There's no question that Bonnaroo festival-goers wear a costume of tie-dye, patchwork, and patchouli like we imagined they would, but contrastingly, the acts are actually pretty diverse. There's no genre—more than any other festival, it seems like a venue where people learn about bands they've never heard of, as opposed to one they've attended with favorites in mind. Everyone we spoke with had a few favorites ("Weezer!" "Jay-Z!" "Dave Matthews Band!"), but mostly the crowds seemed like they were rambling from stage to stage in search of nothing in particular. Receptive audiences are good for bands, and the unpredictability of the line-up is smart.
We took our first trip of the day to Latino Alternativo, a showcase for Latin American acts. It's a relief that the festival curated something as tricky and loaded as a "Latin American" stage without reducing it to anything obvious or limited, and we saw Colombia's Bomba Estereo and the Mexican Institute of Sound right after each other in the noon-time sun. They were both a jolt of caffeine, energetic without insanity.
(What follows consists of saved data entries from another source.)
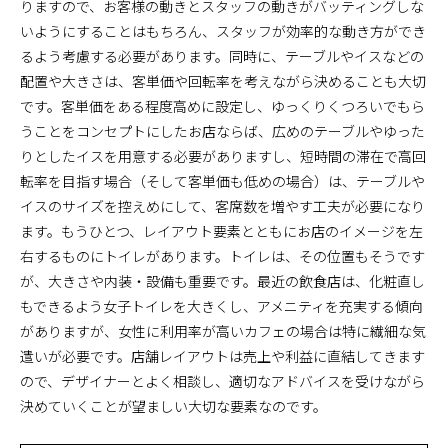
りますので、お客様の動きとスタッフの動きがバッティングしな
いようにすることはもちろん、スタッフが効率的な動き方ができ
るよう考慮する必要があります。同時に、テーブルやイスなどの
配置や大きさは、客単価や回転率を考えながら決めることも大切
です。客単価をある程度高めに設定し、ゆっくりくつろいでもら
うことをコンセプトにしたお店ならば、広めのテーブルやゆった
りとしたイスを用意する必要がありますし、短時間の滞在で高回
転率を目指す場合（そして客単価も低めの場合）は、テーブルや
イスのサイズを控えめにして、客席数を増やす工夫が必要になり
ます。もうひとつ、レイアウト要素とともにお店のイメージを左
右するものにトイレがあります。トイレは、その位置もそうです
が、大きさや内装・設備も重要です。最近の飲食店は、化粧直し
もできるよう女子トイレを大きくし、アメニティを充実する傾向
がありますが、女性に利用率が高いカフェの場合は特に繊細な気
遣いが必要です。店舗レイアウトは売上や利益に直結してきます
ので、デザイナーとよく相談し、適切なアドバイスを受けながら
決めていくことが望ましい大切な要素なのです。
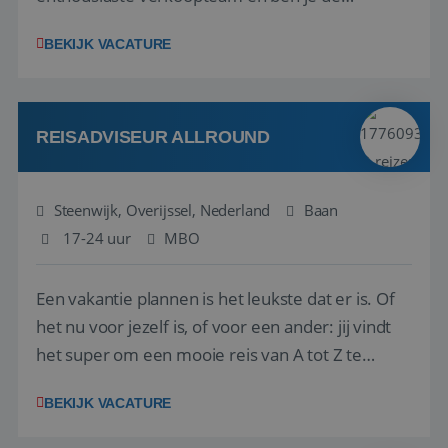
vraagbaak voor alles met betrekking tot vluchten
BEKIJK VACATURE
en tarieven waar je collega’s niet uitkomen.
Voorts ben je verantwoordelijk voor een stuk
kwaliteitsbewaking van alles wat met IATA te m...
REISADVISEUR ALLROUND
Steenwijk, Overijssel, Nederland
Baan
17-24 uur
MBO
Een vakantie plannen is het leukste dat er is. Of
het nu voor jezelf is, of voor een ander: jij vindt
het super om een mooie reis van A tot Z te
regelen. Door jouw kennis en ervaring leren onze
BEKIJK VACATURE
vakantiegangers de meest prachtige plekjes op
aarde kennen! 🏝️Wat ga je doen?Klantgericht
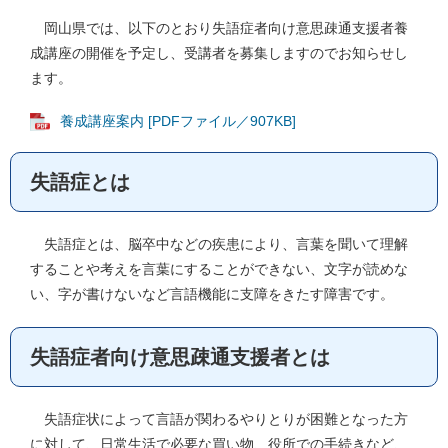
岡山県では、以下のとおり失語症者向け意思疎通支援者養
成講座の開催を予定し、受講者を募集しますのでお知らせし
ます。
養成講座案内 [PDFファイル／907KB]
失語症とは
失語症とは、脳卒中などの疾患により、言葉を聞いて理解
することや考えを言葉にすることができない、文字が読めな
い、字が書けないなど言語機能に支障をきたす障害です。
失語症者向け意思疎通支援者とは
失語症状によって言語が関わるやりとりが困難となった方
に対して、日常生活で必要な買い物、役所での手続きなど、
At 3:30, we scurried between Jimmy Cliff and Isis, a mindfuck of a mix for sure, but a good one. Isis are breaking up in a few weeks and they are, apparently, trying to go out as loudly as possible. They were the first heavy band we saw, and that type of music has always seemed tailor-made for a festival—the sound was beastly and incredible. Jimmy Cliff was quite the opposite, but just as important, singing like a his cover of smooth classic "I Can See Clearly Now" like a siesta lullaby. On the way to the next stage, our walk was interrupted by a caravan of golf carts carrying the members of GWAR in full costume. They yelled something at us, not in a mean way, just in a GWAR way. We were on our way to the Melvins. In an interview with Buzzo earlier in the day, he said he would have killed to see Judy Garland play live. He's no Judy, for sure, but Bonnaroo was definitely a sludgy Carnegie Hall for the band. They are one of the heaviest bands in the universe and their pummeling sound vibrated the audience.
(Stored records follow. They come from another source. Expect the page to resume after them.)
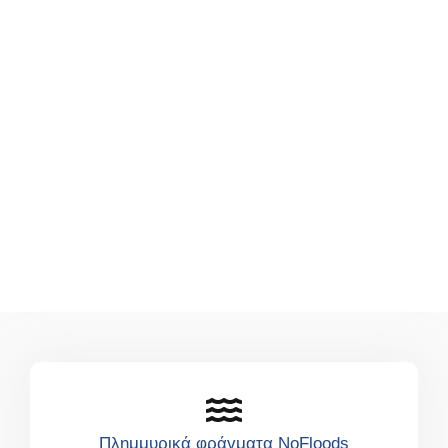
Πλημμυρικά φράγματα NoFloods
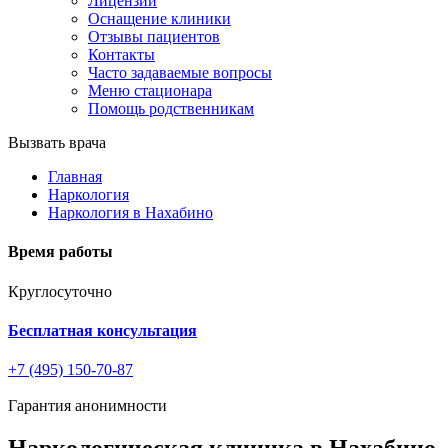
Лицензии
Оснащение клиники
Отзывы пациентов
Контакты
Часто задаваемые вопросы
Меню стационара
Помощь родственникам
Вызвать врача
Главная
Наркология
Наркология в Нахабино
Время работы
Круглосуточно
Бесплатная консультация
+7 (495) 150-70-87
Гарантия анонимности
Наркологическая клиника в Нахабино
Next up was an insane twosome, first Stevie Wonder and then Jay-Z. Stevie was literally a hit machine, a jukebox. We laid around and everyone sang to every song. Some baby boomers got mad at us for not standing and dancing to Stevie, but we were enjoying him at our own speed. Our favorite was "My Cherie Amour" because he sang the "La-La-La-La-La-La" part over and over and that's maybe the most beautiful trill in the history of music. Jay-Z, of course, was also a one-man Top 40 chart. Everyone knows he's had a million number one singles, but then when he does them all consecutively, you remember he's been the radio's guardian angel for over 15 years.
At 1:30 AM, we sauntered to a show by Lissie at the Budweiser Troo Music Lounge for a comedown. The Troo Music Lounge ended up being the best late night spot for us because of intimate shows like Lissie. She makes raw pop, live her voice is gruffer and more whiskeyed than on record, but because songs like hers don't need or ask for polish. Jay-Z's got so much bombast, but Lissie brought things down to the mud.